Benin's authorities say the measures are needed to meet World Bank specifications. As in neighbouring countries, education spending is being redirected towards basic schooling and literacy programmes.
"We must go back to the old policy from colonial times of centres of excellence for the whole region. Universities must specialise," said Leopold Fakambi, chief advisor at Benin's ministry of education.
Clearly, none of the region's universities can sustain excellence in all disciplines and all are trying to cut student numbers.
In Ivory Coast, a drop in student intake has followed catastrophic baccalaureate results. When the 86 per cent failure rate was announced in July, the banned student union Fesci called it "intellectual genocide" and blamed the IMF for the "blatant policy" of reducing student numbers.
Mali, which used to spend 70 per cent of its higher education budget on student grants, has imposed cuts and tied grants to academic results.
Last term, furious students in Mali's capital Bamako, many of whom had helped throw out the dictator Moussa Traore, attacked French and Canadian offices.
They blame those countries for the CFA devaluation and for allegedly backing the new democratic government's tough stand.
In Gabon and Benin, university rectors have been attacked in protests over grant cuts.
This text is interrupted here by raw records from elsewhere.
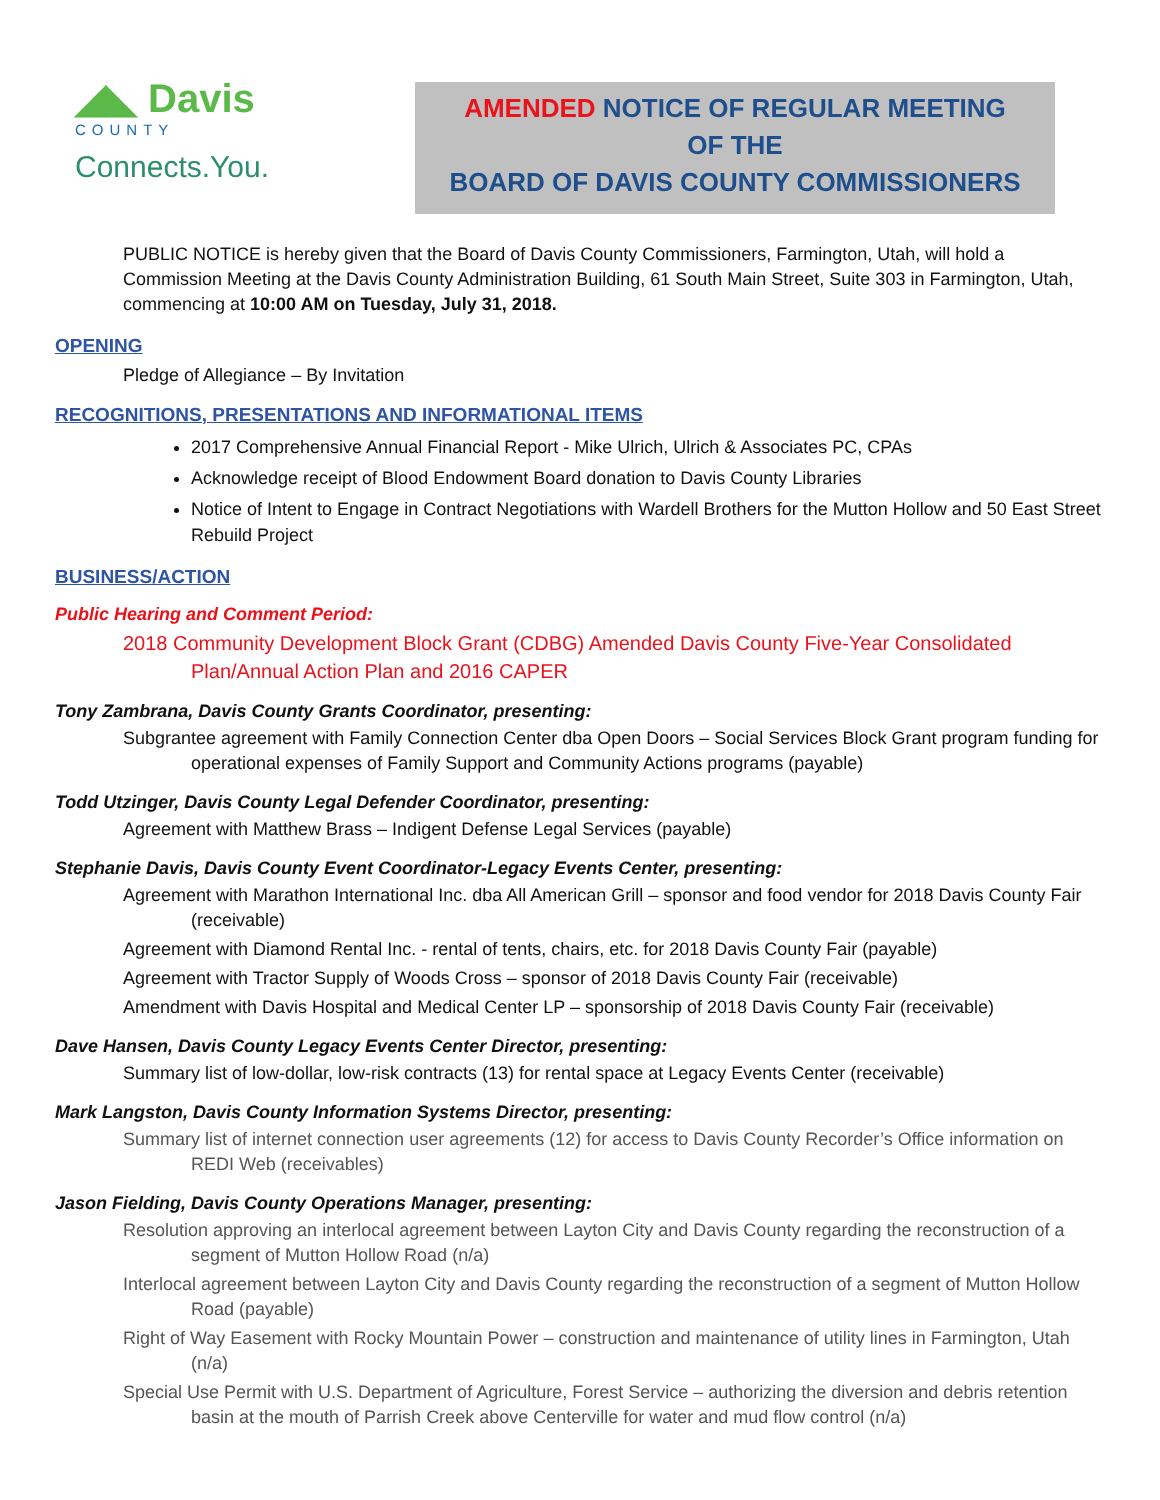◢◣ Davis
COUNTY
Connects.You.
AMENDED NOTICE OF REGULAR MEETING
OF THE
BOARD OF DAVIS COUNTY COMMISSIONERS
PUBLIC NOTICE is hereby given that the Board of Davis County Commissioners, Farmington, Utah, will hold a Commission Meeting at the Davis County Administration Building, 61 South Main Street, Suite 303 in Farmington, Utah, commencing at 10:00 AM on Tuesday, July 31, 2018.
OPENING
Pledge of Allegiance – By Invitation
RECOGNITIONS, PRESENTATIONS AND INFORMATIONAL ITEMS
2017 Comprehensive Annual Financial Report - Mike Ulrich, Ulrich & Associates PC, CPAs
Acknowledge receipt of Blood Endowment Board donation to Davis County Libraries
Notice of Intent to Engage in Contract Negotiations with Wardell Brothers for the Mutton Hollow and 50 East Street Rebuild Project
BUSINESS/ACTION
Public Hearing and Comment Period:
2018 Community Development Block Grant (CDBG) Amended Davis County Five-Year Consolidated Plan/Annual Action Plan and 2016 CAPER
Tony Zambrana, Davis County Grants Coordinator, presenting:
Subgrantee agreement with Family Connection Center dba Open Doors – Social Services Block Grant program funding for operational expenses of Family Support and Community Actions programs (payable)
Todd Utzinger, Davis County Legal Defender Coordinator, presenting:
Agreement with Matthew Brass – Indigent Defense Legal Services (payable)
Stephanie Davis, Davis County Event Coordinator-Legacy Events Center, presenting:
Agreement with Marathon International Inc. dba All American Grill – sponsor and food vendor for 2018 Davis County Fair (receivable)
Agreement with Diamond Rental Inc. - rental of tents, chairs, etc. for 2018 Davis County Fair (payable)
Agreement with Tractor Supply of Woods Cross – sponsor of 2018 Davis County Fair (receivable)
Amendment with Davis Hospital and Medical Center LP – sponsorship of 2018 Davis County Fair (receivable)
Dave Hansen, Davis County Legacy Events Center Director, presenting:
Summary list of low-dollar, low-risk contracts (13) for rental space at Legacy Events Center (receivable)
Mark Langston, Davis County Information Systems Director, presenting:
Summary list of internet connection user agreements (12) for access to Davis County Recorder’s Office information on REDI Web (receivables)
Jason Fielding, Davis County Operations Manager, presenting:
Resolution approving an interlocal agreement between Layton City and Davis County regarding the reconstruction of a segment of Mutton Hollow Road (n/a)
Interlocal agreement between Layton City and Davis County regarding the reconstruction of a segment of Mutton Hollow Road (payable)
Right of Way Easement with Rocky Mountain Power – construction and maintenance of utility lines in Farmington, Utah (n/a)
Special Use Permit with U.S. Department of Agriculture, Forest Service – authorizing the diversion and debris retention basin at the mouth of Parrish Creek above Centerville for water and mud flow control (n/a)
Throughout the region, governments hesitate to push austerity measures through.
"What we cannot say is that the independence dream is over; that we cannot afford to produce educated malcontents without job prospects. We have to go back to a small, elite institutions to educate the few we can employ," commented one education official.
Many of the educated malcontents know only too well that the dream is over. In Cameroon, where 20,000 civil service jobs have been axed, graduates are becoming street vendors. University enrolment fees have gone up from 3,000 to 50,000 CFA francs, grants have disappeared and academic pay, a third of its former rate, is worth only one-sixth abroad, after the CFA devaluation.
At a meeting of francophone higher education ministers in Paris last month, West Africans compared notes. In the effort to shore up academic standards, all are trying to limit the length of students studies, few have dared try major increases in enrolment fees.
The francophone agency for higher education and research, Aupelf, has tried to cushion the blow of CFA devaluation and is taking measures to improve standards in universities whose degrees are increasingly spurned abroad.
Aupelf's own publications are sold half-price in CFA countries, the French government provides free postage for educational materials, but devaluation makes a huge dent in university acquisitions.
Aupelf, funded mainly by France and Canada, has set up a regional PhD school of tropical medicine in Gabon. it is also funding research awards, to encourage specialists to stay in the region.
Such efforts are dismissed as attempts to engineer change artificially by the World Bank, which preaches market forces and free competition at the region's educational institutions.